Put it this way. We all know Linux is reliable, right? But would you stake your life, or even your house, on keeping your Linux box up continuously for the next 12 months? I sure wouldn't. I wouldn't even do that with BSD. There are a few bits of software I would do that with, but... they were all written to these kinds of standards.

No matter how you slice it, this stuff requires a lot of hard work and bureaucracy. The question of "who will watch the watchers" is particularly germaine to the creation of trusted software.

Paul.

It's all in the people...

[Spoing]

The following is dry, and opinionated, from the POV of an old-timer VV&T/QT/Tester.

I'm big on specifications, and will argue both sides of a contract when a spec is violated. I've even been in a couple shouting matches over them, fighting for the correct implementation, not supposed "flexibility" though they do need to be bent at times.

Fortunately, the shouting matches are rare and as a Contractor Scum(tm), I never take them personally...only as a barganing point and to help stiffen the backs of those who are easily swayed. It's a shame when good projects go bad, but that's other people's money!

Good specifications are invaluable in eliminating all sorts of conflicts and allow projects to actually end without different groups wanting to kill each other.

Unfortunately, specifications are by necessity limited in scope. If it's not in the spec, it can't easily be added. If it's in the spec, it can't be modified easily.

On a formal contract, adding in goals like "The system shall be fast" don't work well, so more detail is usually specified; "The system shall retrieve a query on the client stations within 4 seconds at all times".

There's always a few details that slip by, and if the people on the project aren't reasonable the details will cause quite a few social and technical problems.

Even relying on an outside specification is a problem...since APIs/protocols/... are usually vauge on some level.

The people who implement it and the environment have a much greater impact on the results; there will be good and bad free software / open source projects...as there are good and bad commercial projects.

From what I've seen, I'll trust open source as much or more in most cases...but I'll test it first.

Re:Amazing -

[Kaufmann]

You've managed to miss the entire point of the discussion. As the original poster pointed out, this isn't about "enough eyes make all bugs shallow"; it isn't even really about bugs. It's not about "open == good && closed == bad", no matter how much faith the Slashdot crowd may have in this doctrine.

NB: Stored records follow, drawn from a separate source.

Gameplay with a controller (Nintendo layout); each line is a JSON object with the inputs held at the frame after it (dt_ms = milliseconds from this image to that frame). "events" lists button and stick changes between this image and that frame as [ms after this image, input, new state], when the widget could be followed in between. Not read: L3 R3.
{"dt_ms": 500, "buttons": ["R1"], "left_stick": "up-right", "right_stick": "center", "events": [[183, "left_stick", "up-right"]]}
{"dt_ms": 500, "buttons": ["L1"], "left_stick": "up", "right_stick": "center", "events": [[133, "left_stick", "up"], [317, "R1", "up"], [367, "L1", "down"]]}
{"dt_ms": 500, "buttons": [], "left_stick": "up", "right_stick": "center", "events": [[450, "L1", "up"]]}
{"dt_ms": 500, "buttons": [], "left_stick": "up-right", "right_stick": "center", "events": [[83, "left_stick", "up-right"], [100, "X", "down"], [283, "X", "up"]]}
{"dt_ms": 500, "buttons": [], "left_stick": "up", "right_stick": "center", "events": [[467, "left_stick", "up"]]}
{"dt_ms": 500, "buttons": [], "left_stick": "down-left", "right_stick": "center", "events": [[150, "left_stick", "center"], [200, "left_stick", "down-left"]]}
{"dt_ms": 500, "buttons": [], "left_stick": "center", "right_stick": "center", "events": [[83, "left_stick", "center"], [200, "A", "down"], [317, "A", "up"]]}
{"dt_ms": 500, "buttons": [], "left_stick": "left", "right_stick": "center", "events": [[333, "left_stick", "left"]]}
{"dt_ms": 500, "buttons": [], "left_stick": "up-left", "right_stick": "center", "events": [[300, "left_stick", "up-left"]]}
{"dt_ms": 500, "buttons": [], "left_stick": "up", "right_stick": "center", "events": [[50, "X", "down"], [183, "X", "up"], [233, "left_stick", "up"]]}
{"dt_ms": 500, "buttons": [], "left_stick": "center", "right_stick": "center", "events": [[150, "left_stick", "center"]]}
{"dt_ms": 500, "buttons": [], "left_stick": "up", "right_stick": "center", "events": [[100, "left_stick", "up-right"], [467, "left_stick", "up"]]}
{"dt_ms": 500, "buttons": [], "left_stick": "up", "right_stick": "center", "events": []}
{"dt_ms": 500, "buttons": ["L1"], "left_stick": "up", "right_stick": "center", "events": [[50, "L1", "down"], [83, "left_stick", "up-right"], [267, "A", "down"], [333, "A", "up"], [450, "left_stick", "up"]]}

It's about OSS not being developed in a careful, thoroughly planned and controlled fashion. It's about the fact that right now, no OSS system out there can be satisfactorily considered "trusted", not even the high-and-mighty, "look ma I'm secure" OpenBSD.

I've pointed out elsewhere why a formal definition of the term "trusted" is important. Shortly, it's not enough to simply say "the general consensus is that it's secure, so let's just say it's trusted".

(And your absurd overgeneralisation to the effect that all expert reviews are corrupted doesn't help your case one bit. FYI, in the Real World (i.e. outside of Slashdot), ad hominem is frowned upon.)